This Day in Baseball History
March 23, 1938
Commissioner Landis Frees 74 Cardinals Minor Leaguers
On March 23, 1938, Commissioner Kenesaw Mountain Landis issued one of the most dramatic rulings of his tenure, declaring 74 players in the St. Louis Cardinals' minor-league system free agents. The decision, known as the Cedar Rapids Case, struck directly at Branch Rickey's farm system and the practice of hiding talented players in the lower minors to avoid losing them.
Landis had long viewed Rickey's chain-store approach to player development as a threat to minor-league independence. The Cardinals controlled dozens of farm clubs by the late 1930s, and Landis believed the organization was manipulating player assignments to prevent athletes from advancing to higher-level teams where they might attract attention from rival clubs. The Cedar Rapids investigation focused on "gentleman's agreements" that kept players buried.
The most prominent name among the freed players was Pete Reiser, a teenage outfielder from St.

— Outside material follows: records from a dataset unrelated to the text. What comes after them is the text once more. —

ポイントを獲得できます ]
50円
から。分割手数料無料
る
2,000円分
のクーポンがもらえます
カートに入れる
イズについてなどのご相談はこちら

Louis whose talent was already apparent. Brooklyn Dodgers general manager Larry MacPhail quickly signed Reiser, reportedly after making a side agreement with Rickey to return him later. But Reiser's ability was too obvious to conceal. He hit .343 to win the National League batting title in 1941 at age 22, the youngest batting champion in league history at the time.
Rickey absorbed the ruling without public complaint. He rebuilt the system, kept developing players through the pipeline, and eventually brought the same organizational philosophy to Brooklyn when he left St. Louis in 1942. Landis had pruned the operation but failed to stop the model. Within a decade, nearly every franchise in baseball had adopted some version of Rickey's farm system.